A copy of the motion and the first amended complaint can be found here.
"The recent decision by National Indian Gaming Commission completely disregarded an agreement made in 2007 between the Tribe and the Department of the Interior. By ignoring this agreement and denying our tribe the right to conduct gaming on its only reservation, the NIGC has once again broken a promise made by the United States to the Chiricahua Apaches," said Jeff Haozous, Fort Sill Apache Tribal Chairman.
"It's the latest of a long string of broken promises by the U.S. since its agreement with Geronimo in 1886 to return our people to their homeland after two years of imprisonment. We are asking the court to compel the defendants to uphold this latest agreement that was made with us so that at long last our people can return to their rightful home," added Haozous.

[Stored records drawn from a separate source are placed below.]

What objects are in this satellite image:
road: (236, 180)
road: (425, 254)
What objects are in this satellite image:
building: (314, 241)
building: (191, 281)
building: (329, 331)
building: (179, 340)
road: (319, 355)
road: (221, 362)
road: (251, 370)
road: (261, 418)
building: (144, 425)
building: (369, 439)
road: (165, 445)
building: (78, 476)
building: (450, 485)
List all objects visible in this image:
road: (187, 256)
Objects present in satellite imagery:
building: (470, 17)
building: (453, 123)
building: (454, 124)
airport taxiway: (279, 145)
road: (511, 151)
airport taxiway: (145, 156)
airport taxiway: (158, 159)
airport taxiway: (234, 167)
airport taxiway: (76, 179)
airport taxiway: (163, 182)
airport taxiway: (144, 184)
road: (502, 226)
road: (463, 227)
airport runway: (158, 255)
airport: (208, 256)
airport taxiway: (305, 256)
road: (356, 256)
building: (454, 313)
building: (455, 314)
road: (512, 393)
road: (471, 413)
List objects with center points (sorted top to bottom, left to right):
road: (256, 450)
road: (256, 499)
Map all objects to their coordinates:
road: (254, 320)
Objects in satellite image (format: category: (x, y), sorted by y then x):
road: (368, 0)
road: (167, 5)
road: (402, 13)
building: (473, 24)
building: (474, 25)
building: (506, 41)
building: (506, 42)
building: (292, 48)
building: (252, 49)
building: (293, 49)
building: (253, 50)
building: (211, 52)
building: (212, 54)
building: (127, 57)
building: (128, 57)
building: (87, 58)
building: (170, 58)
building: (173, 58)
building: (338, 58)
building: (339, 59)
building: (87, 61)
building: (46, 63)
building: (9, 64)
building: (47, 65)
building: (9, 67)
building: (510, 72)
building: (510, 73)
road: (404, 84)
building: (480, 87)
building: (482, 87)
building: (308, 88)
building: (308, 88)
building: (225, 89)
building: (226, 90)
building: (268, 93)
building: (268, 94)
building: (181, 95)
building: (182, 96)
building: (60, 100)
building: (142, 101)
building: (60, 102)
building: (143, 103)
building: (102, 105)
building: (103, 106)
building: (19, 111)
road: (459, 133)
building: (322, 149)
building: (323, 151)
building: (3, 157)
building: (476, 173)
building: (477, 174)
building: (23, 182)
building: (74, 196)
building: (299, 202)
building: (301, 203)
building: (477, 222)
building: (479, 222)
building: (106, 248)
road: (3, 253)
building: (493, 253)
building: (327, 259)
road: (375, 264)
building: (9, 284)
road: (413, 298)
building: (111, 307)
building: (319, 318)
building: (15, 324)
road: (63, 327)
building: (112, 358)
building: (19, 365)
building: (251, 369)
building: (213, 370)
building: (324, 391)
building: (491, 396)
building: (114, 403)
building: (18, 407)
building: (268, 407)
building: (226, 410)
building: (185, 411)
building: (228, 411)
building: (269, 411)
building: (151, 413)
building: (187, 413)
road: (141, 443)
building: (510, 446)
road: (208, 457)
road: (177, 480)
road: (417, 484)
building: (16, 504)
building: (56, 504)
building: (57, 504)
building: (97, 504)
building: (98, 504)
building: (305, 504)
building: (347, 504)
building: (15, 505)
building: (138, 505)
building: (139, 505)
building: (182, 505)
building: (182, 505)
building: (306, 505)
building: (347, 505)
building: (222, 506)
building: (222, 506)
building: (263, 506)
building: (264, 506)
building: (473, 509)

For more information and updates on the Tribe, please follow us on Twitter (@FortSillApache) and Facebook (Fort Sill Apache Tribe New Mexico).
The Fort Sill Apache Tribe is the successor to the Chiricahua & Warm Springs Apache Tribes. In 1886, they were taken as prisoners of war by the U.S. Army and removed from their homelands of southwestern New Mexico and southeastern Arizona to Florida, Alabama and Oklahoma, where they were released. They organized as the Fort Sill Apache Tribe after a Federal Court affirmed their claim for the loss of over 14.8 million acres of their homeland. The Tribe has always maintained both its independence as Chiricahua – Warm Springs Apaches and its desire to return to its rightful home. After receiving an invitation from the Governor of New Mexico in 1995 and again in 2000 to return to New Mexico, the Tribe purchased the property at Akela Flats in 1998. It was made tribal trust land in 2002 and designated a Reservation in November 2011.